The judge’s observation was that this undermined any suggestion that those preserved properties were essential to his living arrangements. The court recorded: “This works in favour of the applicant (SARS) though because it means that he (Mpisane) has an alternative address in La Lucia if the properties are sold.”
While the judge was weighing the practical arguments around urgency and property decline, Mkhize’s defence team argued that the situation is being stretched and that SARS’s application should not be allowed to rush the matter forward before key ownership issues have been properly tested.
The defence raised concerns about the ownership of some properties and argued that selling them would be premature. They said the sale would be “premature, pending a trial into ownership”. However, the team did not go into detail during the hearing about the specific ownership reasons, leaving the court to weigh the general contention against SARS’s evidence of ongoing costs and damage.
SARS, however, rejected the idea that the properties are being properly maintained.
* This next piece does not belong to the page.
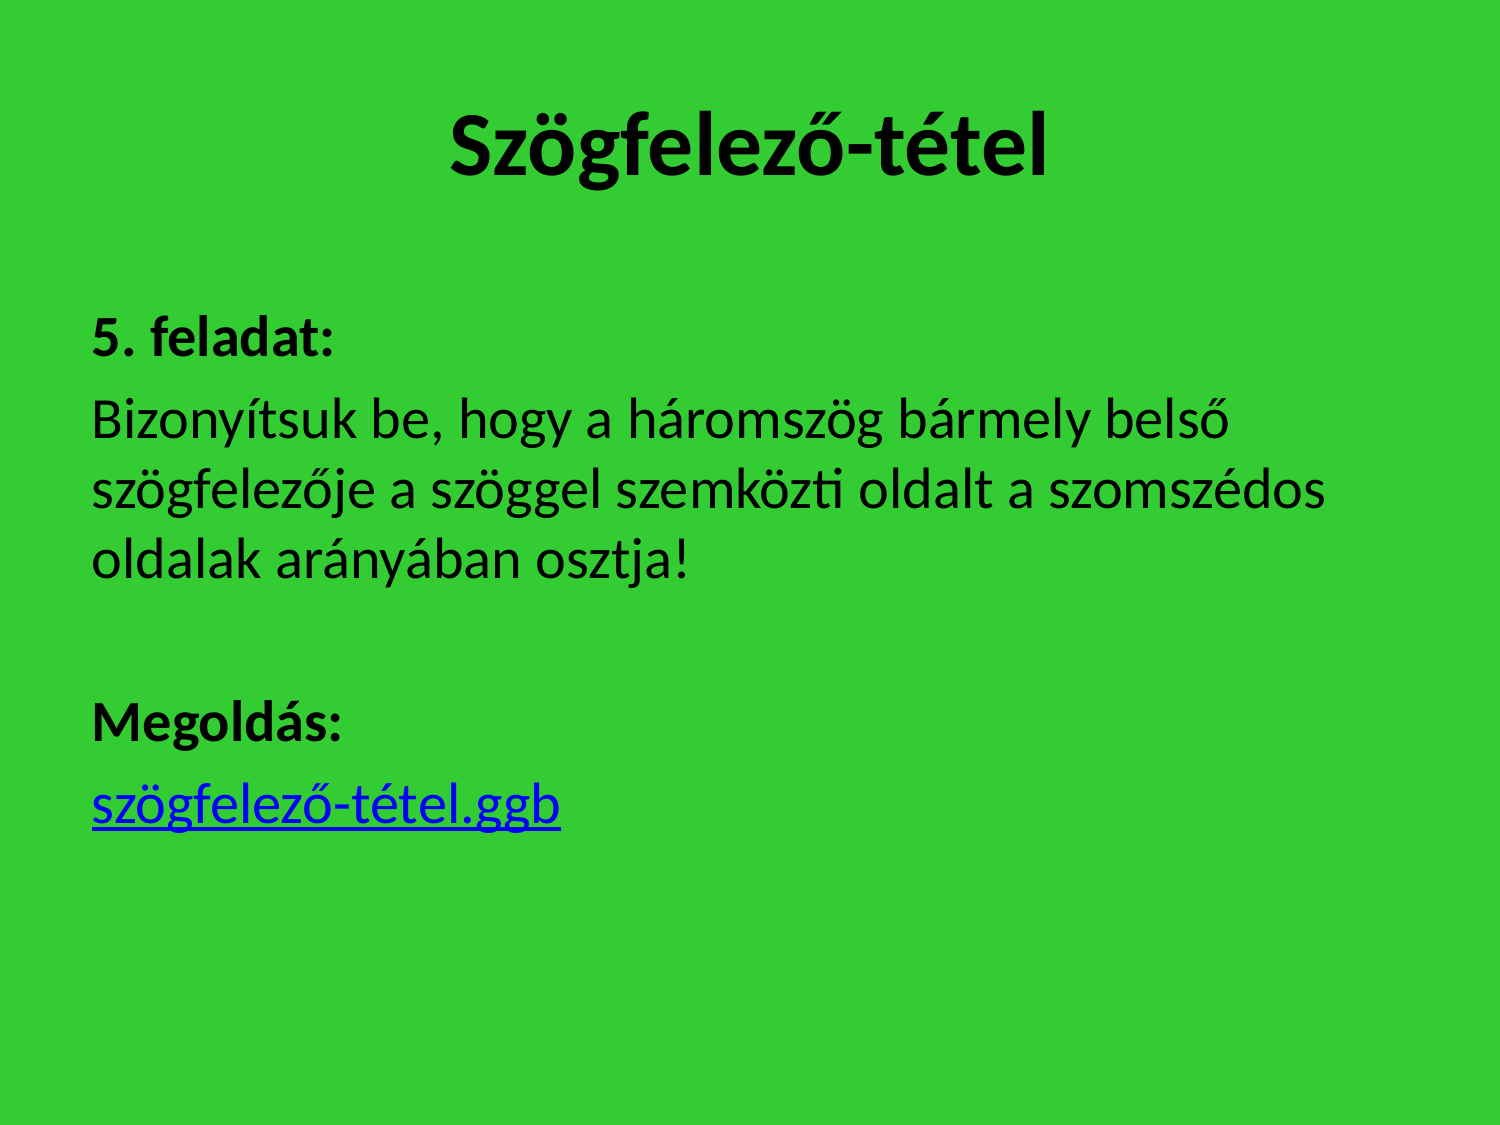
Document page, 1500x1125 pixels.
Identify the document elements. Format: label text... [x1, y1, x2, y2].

title Szögfelező-tétel [75, 45, 1425, 233]
list 5. feladat: Bizonyítsuk be, hogy a háromszög bármely belső szögfelezője a szöggel szemközti oldalt a szomszédos oldalak arányában osztja! Megoldás: szögfelező-tétel.ggb [76, 290, 1427, 977]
Snyman insisted that the respondents were not keeping them in good condition. He said, “SARS already had a proverbial R88 000 bill yesterday,” and argued that the only realistic solution is to convert the assets into cash immediately.
The court documents revealed a more complex picture than the initial narrative suggested. The joint practice note stated that all five properties are located in Sandown Extension 24. It also said that four of the properties are registered under Yaron Peretz while one is registered under 22 Aston Investment (Pty) Ltd.
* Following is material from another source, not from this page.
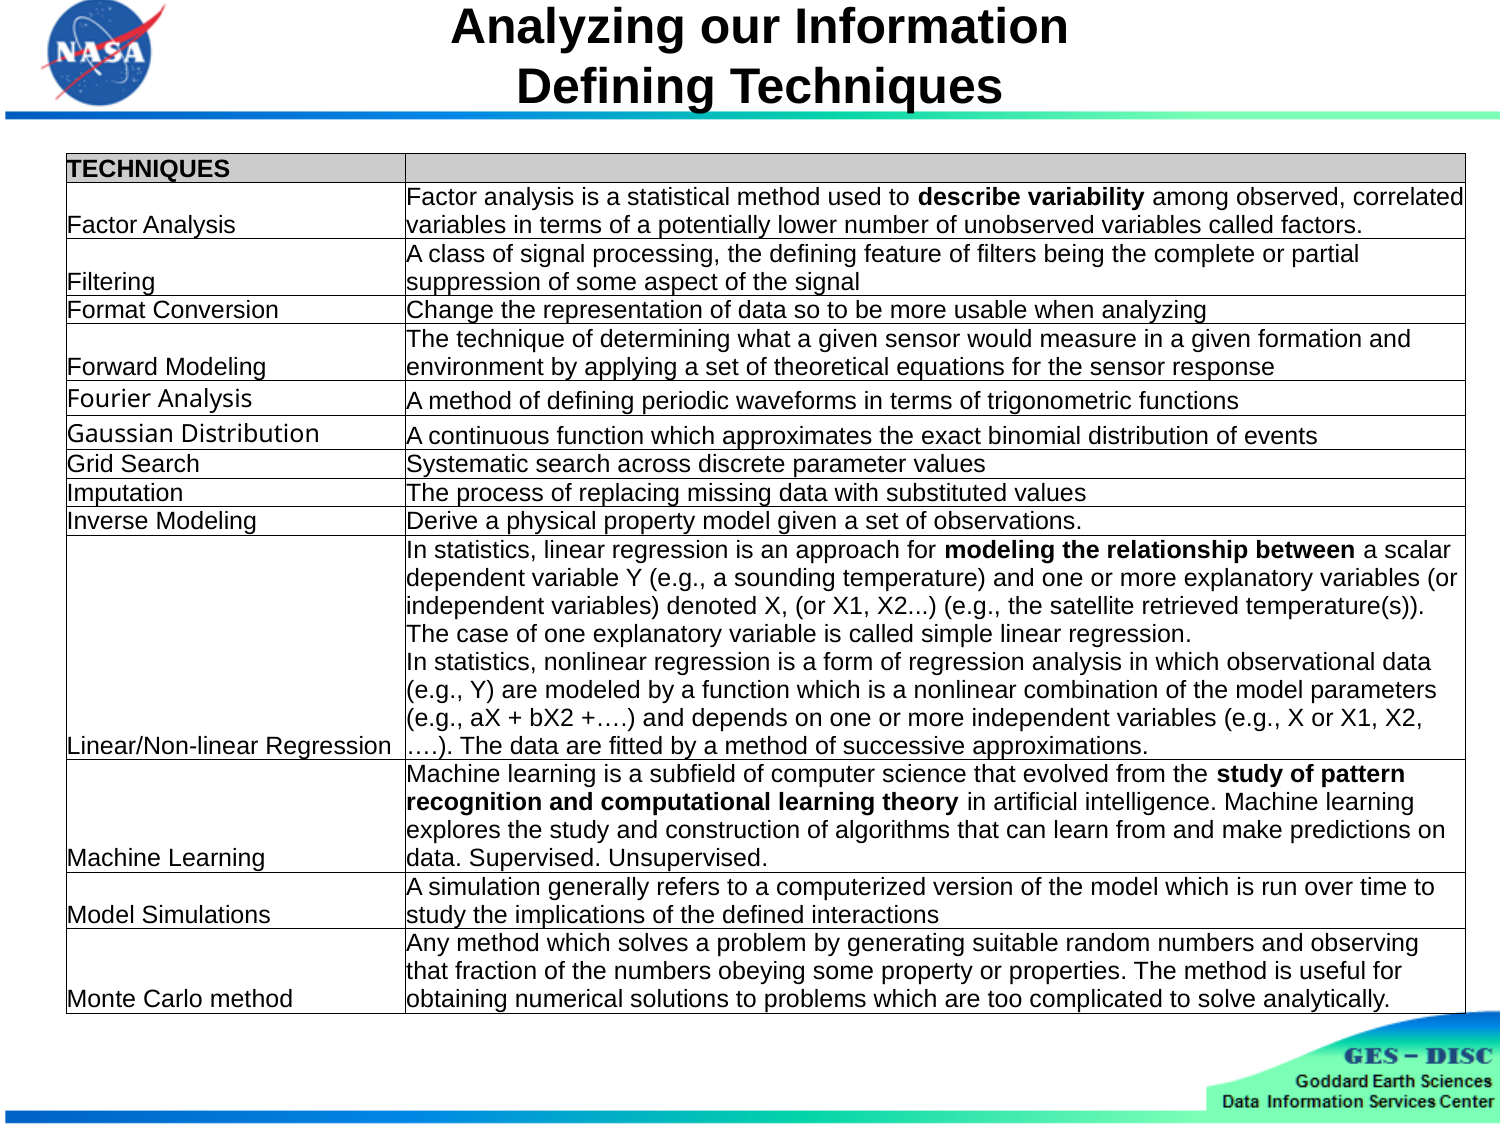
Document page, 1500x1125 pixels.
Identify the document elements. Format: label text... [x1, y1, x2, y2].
But SARS maintained that beneficial ownership lies with either Mkhize or Zikhulise Group (Pty) Ltd. SARS also said it would hold R5.25 million in trust for disputed ownership claims, as part of its plan to protect contested interests while the sale is underway.
The record further included property value information. The joint practice note stated the properties have a combined municipal value of R22.8 million and a market value of R35 million, while their forced-sale value was R24.5 million.
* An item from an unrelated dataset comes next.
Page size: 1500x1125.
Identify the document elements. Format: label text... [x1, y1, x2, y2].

It also laid out significant taxpayer costs tied to preserving the assets. The documents listed monthly security expenses of R188 261.90. They also recorded biannual insurance costs of R97 922.30, and outstanding municipal charges of R1.79 million as of October 2025. The note added that the properties were uninsured when preserved, which meant SARS had to cover costs linked to security and other overheads.
A valuer confirmed “broken windows and damp damage” with “signs of lack of general maintenance”. The documents also stated that four properties lacked approved building plans for improvements, adding another layer to SARS’s argument that the assets are not merely expensive to maintain, but are structurally and administratively vulnerable.
For Mkhize’s defence, the urgency itself came under attack. Her team argued that the application lacked urgency and claimed it was “self-created” by SARS, according to supplementary heads of arguments.
The defence also alleged that SARS provided no invoices, receipts or documentary proof of the claimed costs. They described the allegations as “untested hearsay”. Additionally, they raised jurisdictional objections, arguing that only preservation judges should handle such matters. The defence also argued that SARS had pursued an urgent application when it should have brought a normal opposed application, implying procedural missteps in how the tax authority approached the court.
At the end of the hearing, the court did not immediately deliver a decision. Judgment was reserved.
For now, the courtroom remains the battlefield—while Mkhize watches from behind designer sunglasses and waits to see whether SARS will win the right to turn preserved property into cash, even as ownership disputes and tax debt remain tied up in the wider legal fight.